Mr Anthony Moorman of Newcastle University talks to ecancer at the HARMONY 2017 meeting in Berlin. He discusses how his work in the UK reflects that of the HARMONY project, and how he can provide some advice to some particular key disease areas (paediatric ALL and haematological malignancies in childhood leukaemia). He explains from a genetic perspective how powerful the HARMONY project will be. 

I got involved in the HARMONY project probably about eighteen months ago when I saw an advert on the IMI website and it was all about collecting big data for better outcomes. That really appealed to me because my research in the UK has all been about collecting large clinical trial datasets and annotating them with genetic information and then using that information to identify better ways of treating patients. So I saw HARMONY as a vehicle whereby I could take my research from a UK level on to a more EU or international level. So I volunteered to become a key opinion leader in Work Package 2 covering haematological malignancies in childhood disease but also my major interest is acute lymphoblastic leukaemia, so I span two disease areas in that respect.

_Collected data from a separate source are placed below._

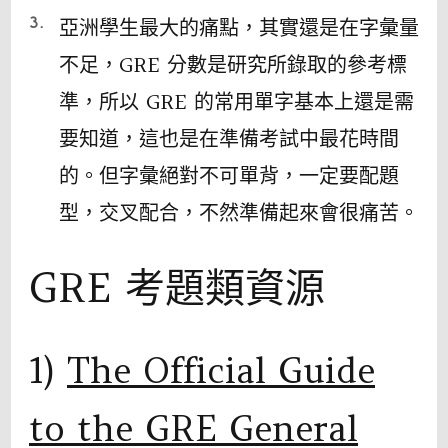
亞洲學生最大的痛點，其實還是在字彙量
不足，GRE 分數是研究所錄取的參考標
準，所以 GRE 的常用單字基本上還是需
要知道，這也是在準備考試中最花時間
的。但字彙絕對不可單背，一定要配題
型，交叉配合，不然準備起來會很痛苦。
GRE 考題類資源
1)
The Official Guide
to the GRE General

So is this an exciting opportunity to gather datasets from across Europe?

Absolutely and hopefully it will do exactly what it says on the tin and harmonise things. That’s what we want, we want to be able to collect data all the way from the Czech Republic through to Germany, Italy and the Scandinavian countries and bring it all into one big data warehouse. That’s my big excitement is to create a big data warehouse where we have huge amounts of data. Of course for many of us we’ve been doing this on a very small scale for a number of years now; it’s quite common in paediatric ALL to collect data about a particular gene in a cohort of 300-400 patients from maybe two or three countries. But the idea to be able to do it on a  much larger scale where we can look at hundreds of genes at the same time and start to look at 10,000-15,000 patients rather than 300-400 is really exciting. So it means we can take all our research ideas up to the next level and get the support of everything that HARMONY provides in terms of the ethics and the consent and the link into the pharmaceutical industry etc. It’s a very exciting project and I sincerely hope that it will take off.

When will patients see a benefit?

That’s going to be a hugely variable answer, it’s an absolutely key question – when are the patients going to benefit? For some diseases, like the AML project that Lars is involved with, potentially you could see some benefits to some patients quite early on. It depends on how quickly we can pull data together, how the analysis goes and whether or not you can identify a particular genetic target that can be treated and therefore the patient could benefit quite quickly. I don’t want to raise the patients’ hope too much and say that there’s suddenly going to be this onslaught of improvement because I think that’s highly unlikely. But I do think that over the next two or three years there might be a handful of examples where rare genetic subtypes of diseases may see a benefit in their treatment because of HARMONY. But in the medium term, five to ten years, there could be a much greater improvement in patient benefit by allocating treatment more effectively across the board.